Marian Maguire at PG Gallery192 in Christchurch, by Nancy Zhou

“From 2000 to 2011 I was running a gallery, a printmaking workshop, and making my own work. It was exhausting.” She began cutting back on printmaking collaborations, largely stopping in 2019 to focus on her own work and the gallery. Maguire walks around the gallery (renamed PG gallery192) with a palpable air of satisfaction, pointing out why Maurice Lye’s photographs hang best in a certain area. “The artists that keep most galleries running are mid-career, well-selling artists. But some neglected older artists, and younger artists, need support. I see all art as important.”
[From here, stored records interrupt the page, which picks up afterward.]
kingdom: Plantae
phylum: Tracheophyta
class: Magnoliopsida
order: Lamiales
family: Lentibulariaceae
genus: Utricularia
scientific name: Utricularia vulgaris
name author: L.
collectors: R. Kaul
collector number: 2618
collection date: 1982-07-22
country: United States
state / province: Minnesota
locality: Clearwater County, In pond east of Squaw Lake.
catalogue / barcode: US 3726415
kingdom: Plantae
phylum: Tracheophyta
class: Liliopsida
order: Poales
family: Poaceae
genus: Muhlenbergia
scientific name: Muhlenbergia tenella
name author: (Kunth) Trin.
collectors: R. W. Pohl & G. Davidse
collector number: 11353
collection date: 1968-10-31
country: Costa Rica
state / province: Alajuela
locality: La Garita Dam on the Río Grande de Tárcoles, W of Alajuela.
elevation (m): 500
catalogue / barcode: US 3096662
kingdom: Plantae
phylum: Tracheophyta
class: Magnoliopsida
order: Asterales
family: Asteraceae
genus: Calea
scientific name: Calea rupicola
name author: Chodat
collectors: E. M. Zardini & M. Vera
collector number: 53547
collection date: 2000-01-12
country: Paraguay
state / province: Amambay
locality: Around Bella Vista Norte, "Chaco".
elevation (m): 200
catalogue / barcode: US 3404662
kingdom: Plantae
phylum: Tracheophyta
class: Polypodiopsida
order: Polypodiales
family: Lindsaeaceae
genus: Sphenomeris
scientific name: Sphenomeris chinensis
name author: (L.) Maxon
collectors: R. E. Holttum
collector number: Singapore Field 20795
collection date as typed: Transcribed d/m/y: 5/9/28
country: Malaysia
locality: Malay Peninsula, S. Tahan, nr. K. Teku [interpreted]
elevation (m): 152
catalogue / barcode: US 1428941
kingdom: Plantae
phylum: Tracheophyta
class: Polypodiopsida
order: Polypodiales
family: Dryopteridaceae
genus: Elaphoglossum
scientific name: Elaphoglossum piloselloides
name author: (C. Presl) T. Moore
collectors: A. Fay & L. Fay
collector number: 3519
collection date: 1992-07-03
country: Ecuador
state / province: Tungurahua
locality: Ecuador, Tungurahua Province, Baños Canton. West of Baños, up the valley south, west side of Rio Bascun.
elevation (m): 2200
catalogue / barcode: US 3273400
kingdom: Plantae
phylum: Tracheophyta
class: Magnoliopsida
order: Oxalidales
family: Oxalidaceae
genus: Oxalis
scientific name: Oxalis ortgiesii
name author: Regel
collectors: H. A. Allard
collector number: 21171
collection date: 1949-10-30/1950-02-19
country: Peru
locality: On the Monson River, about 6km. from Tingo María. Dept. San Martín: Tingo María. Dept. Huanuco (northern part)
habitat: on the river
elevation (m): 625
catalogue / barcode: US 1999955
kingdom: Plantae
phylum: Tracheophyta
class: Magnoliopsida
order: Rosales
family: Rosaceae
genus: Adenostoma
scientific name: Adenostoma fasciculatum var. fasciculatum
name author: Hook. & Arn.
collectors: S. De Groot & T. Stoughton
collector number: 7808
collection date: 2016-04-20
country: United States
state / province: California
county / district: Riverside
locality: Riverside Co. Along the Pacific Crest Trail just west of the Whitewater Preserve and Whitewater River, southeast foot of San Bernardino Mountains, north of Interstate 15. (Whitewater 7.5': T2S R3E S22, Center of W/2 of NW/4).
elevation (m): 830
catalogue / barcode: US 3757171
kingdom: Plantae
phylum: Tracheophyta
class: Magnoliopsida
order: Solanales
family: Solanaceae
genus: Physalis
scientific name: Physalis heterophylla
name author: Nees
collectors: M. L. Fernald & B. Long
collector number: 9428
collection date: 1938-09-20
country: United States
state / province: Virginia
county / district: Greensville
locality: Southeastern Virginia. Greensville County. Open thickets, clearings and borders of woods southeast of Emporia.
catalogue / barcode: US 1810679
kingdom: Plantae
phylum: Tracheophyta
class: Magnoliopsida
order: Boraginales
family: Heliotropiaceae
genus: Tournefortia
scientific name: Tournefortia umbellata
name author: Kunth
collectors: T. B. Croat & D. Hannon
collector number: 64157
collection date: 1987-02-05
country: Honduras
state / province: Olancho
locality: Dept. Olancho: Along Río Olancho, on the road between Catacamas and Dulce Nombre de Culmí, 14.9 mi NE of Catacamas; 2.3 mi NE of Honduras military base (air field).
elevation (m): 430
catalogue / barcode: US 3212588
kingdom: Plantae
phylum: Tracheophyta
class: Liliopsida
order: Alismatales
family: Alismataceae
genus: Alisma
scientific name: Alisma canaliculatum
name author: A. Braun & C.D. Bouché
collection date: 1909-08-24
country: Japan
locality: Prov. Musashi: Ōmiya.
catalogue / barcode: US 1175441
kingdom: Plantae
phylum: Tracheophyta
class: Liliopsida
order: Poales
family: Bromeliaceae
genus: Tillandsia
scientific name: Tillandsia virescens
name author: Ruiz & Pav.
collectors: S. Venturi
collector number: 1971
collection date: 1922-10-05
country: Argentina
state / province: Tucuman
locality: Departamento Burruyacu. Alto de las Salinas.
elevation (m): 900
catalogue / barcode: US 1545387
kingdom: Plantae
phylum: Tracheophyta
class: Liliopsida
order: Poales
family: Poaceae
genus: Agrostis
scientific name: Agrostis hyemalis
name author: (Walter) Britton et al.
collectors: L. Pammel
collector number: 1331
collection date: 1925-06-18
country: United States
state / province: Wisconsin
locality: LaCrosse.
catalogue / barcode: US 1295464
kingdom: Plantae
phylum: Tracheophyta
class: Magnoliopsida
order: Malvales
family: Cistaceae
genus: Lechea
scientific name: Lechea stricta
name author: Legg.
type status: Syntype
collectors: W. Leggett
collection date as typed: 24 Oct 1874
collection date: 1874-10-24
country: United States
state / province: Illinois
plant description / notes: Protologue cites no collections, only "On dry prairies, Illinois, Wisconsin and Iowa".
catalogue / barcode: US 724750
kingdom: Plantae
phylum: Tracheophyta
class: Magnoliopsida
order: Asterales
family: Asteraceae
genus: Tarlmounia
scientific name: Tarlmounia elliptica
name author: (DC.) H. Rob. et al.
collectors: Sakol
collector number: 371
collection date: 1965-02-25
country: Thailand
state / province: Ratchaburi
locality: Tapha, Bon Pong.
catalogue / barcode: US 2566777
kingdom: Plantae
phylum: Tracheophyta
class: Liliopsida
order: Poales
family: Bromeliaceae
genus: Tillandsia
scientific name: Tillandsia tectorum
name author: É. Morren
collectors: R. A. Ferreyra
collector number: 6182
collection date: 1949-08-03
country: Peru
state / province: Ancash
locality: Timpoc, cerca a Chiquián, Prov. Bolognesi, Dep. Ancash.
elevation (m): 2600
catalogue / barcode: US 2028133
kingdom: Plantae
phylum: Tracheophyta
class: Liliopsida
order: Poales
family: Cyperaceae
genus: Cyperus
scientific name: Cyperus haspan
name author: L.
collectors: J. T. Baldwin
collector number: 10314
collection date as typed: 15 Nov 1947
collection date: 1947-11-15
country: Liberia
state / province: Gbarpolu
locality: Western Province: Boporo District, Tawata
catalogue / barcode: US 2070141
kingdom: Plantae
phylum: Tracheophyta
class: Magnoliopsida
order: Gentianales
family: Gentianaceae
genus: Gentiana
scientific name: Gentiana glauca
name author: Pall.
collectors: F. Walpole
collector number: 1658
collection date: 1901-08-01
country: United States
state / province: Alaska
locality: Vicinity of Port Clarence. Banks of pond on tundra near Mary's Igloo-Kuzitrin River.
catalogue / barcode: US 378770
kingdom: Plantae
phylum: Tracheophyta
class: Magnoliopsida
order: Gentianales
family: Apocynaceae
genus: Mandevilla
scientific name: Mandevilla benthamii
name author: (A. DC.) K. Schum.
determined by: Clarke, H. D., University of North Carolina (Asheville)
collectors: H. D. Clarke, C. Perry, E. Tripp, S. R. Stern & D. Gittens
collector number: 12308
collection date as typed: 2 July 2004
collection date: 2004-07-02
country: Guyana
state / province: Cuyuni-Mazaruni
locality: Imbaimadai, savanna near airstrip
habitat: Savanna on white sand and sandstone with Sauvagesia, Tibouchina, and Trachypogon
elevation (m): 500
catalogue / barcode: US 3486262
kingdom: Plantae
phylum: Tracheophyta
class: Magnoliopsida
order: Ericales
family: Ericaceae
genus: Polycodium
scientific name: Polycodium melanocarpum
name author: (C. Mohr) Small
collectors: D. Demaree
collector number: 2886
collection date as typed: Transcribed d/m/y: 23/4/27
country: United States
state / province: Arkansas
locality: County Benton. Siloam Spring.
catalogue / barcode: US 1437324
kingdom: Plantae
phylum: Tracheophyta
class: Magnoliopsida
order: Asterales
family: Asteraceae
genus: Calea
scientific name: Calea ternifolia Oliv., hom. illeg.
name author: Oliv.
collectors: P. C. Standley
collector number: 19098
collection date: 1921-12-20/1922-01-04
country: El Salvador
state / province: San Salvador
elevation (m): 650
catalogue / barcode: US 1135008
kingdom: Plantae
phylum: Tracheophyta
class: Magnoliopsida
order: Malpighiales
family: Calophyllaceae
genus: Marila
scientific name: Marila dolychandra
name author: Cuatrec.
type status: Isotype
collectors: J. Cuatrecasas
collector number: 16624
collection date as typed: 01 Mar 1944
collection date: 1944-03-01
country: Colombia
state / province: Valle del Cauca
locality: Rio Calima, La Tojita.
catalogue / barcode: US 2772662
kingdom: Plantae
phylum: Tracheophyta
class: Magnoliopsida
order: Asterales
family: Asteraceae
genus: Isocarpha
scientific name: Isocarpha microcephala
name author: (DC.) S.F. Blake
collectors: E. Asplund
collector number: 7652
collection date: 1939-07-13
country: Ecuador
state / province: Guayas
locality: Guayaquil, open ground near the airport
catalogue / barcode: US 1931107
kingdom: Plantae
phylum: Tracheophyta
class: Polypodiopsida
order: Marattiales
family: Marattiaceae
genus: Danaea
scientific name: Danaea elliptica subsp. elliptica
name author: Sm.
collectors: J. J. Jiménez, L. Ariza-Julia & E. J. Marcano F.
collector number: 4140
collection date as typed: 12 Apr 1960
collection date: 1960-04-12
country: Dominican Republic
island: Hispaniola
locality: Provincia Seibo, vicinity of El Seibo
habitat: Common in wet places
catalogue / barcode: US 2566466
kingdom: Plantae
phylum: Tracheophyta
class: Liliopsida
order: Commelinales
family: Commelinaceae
Few artists have the desire or skillset to run a gallery, but Maguire has owned her own businesses for 35 years. “Yes, I could live off my own work, but I see a gallery’s value in terms of society, connectedness, and culture. The dreary tasks take up lots of time, but I enjoy the curatorial parts and being in touch with artists.” Buxton has some input, and Polly Gilroy manages the gallery day-to-day. Might we one day see a survey exhibition on Maguire’s collaborative career? “I’ve been frequently asked to curate and tour one, and create an historical record about my printmaking workshops. But that would take time away from making my work and running the gallery – from getting on with what’s most important.”